Nischan has ideas of his own for how to ensure a quality experience for everybody.
"I said how about a dollar or two dollar launch fee," Nischan explained. "In my opinion, if you are going to make money off a public resource, you ought to be willing to put in."
Nischan said fee money could go toward the upkeep of public boat ramps and to hire TWRA agents to patrol the river.
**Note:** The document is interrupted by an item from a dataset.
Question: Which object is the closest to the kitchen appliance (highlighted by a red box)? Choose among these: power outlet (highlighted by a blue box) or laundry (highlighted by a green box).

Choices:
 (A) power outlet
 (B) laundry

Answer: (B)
Right now commercial rental businesses have to get permits through the TWRA, but are not required to pay any fees.
But retailers argued added fees or requirements would be an added burden on the fast-growing industry.
"It would be drastic," Davis said when asked about the proposals. "We employ a lot of people, and if you cut the business down it would cut the people that we need down."
"It's a statewide issue"
While the Tennessee Wildlife Federation is focusing efforts on the Caney Fork, leaders say the issue goes beyond the river's banks.
"This is not just a Caney Fork issue, it's a statewide issue," Butler said, adding that recreational areas across the country are dealing with a sharp increase in visitors, especially as COVID-19 continues to spread.
Last week, a University of Tennessee student started a petition asking the Army Corps of Engineers to address crowding caused by commercial tubing outfitters on East Tennessee's Little River.
"When you put that many people on the water and you don't have a process of how you manage that, you don't have facilities in place to deal with waste or garbage or litter, then the overall quality of the desirability of that area will suffer long-term," Butler said.